This post has been on MathOverflow for couple of days but receive no response. So I put it here hoping for more attentions.
Thank you guys!
Let $\Omega\subset \mathbb R^N$ be open bounded with smooth boundary. Let $0<s<1$, $1\leq p<\infty$, and $1\leq \theta\leq\infty$. We denote by $B^{s;p,\theta}(\Omega)$ the Besov space. For definition of Besov space we refer to Leoni's book, Chapter 14, section 14.1. (Also this book by Adam, page 230, section 7.32.)
Theorem 14.29 in Leoni's book states the continuous imbedding theorem for Besov space. (For simplification, let's assume $p=1$.) We have $B^{s;1,\theta}(\Omega)$ continuous imbedded in $L^{\frac{N}{N-s}}(\Omega)$ for $1\leq \theta\leq \frac{N}{N-s}$.

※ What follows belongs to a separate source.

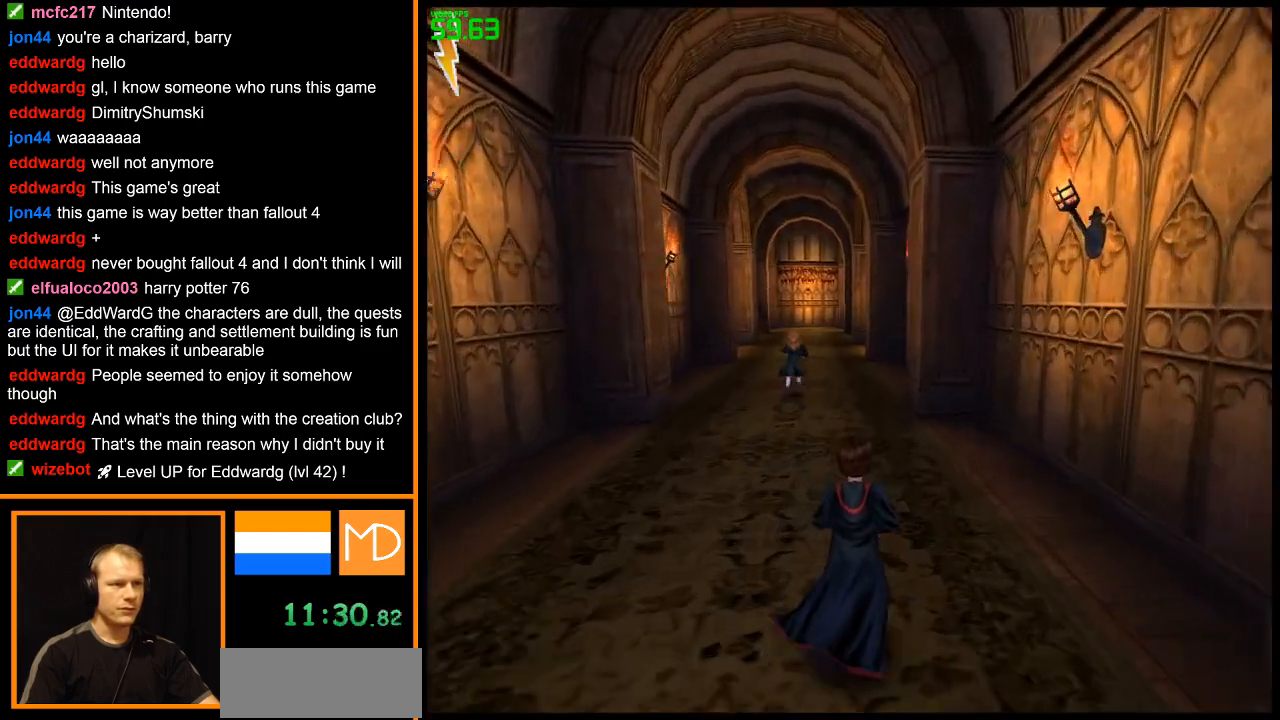
{"keys": ["w"], "mouse": ["right"], "events": []}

We now take $r<\frac{N}{N-s}$.
My question is: do we have $B^{s;1,\theta}(\Omega)$ is COMPACT imbedded in $L^{r}$? I think the answer is yes because according to this post, exercise 15, that
sequences bounded in a high regularity space, and constrained to lie in a compact domain, will tend to have convergent subsequences in low regularity spaces.
So I would think my conjecture is true. However, I did a deep search over the internet but has no lucky to find such result.
If there is no such result, please let me know (and maybe a counterexample?). If there is, please direct me to a reference.
Thank you!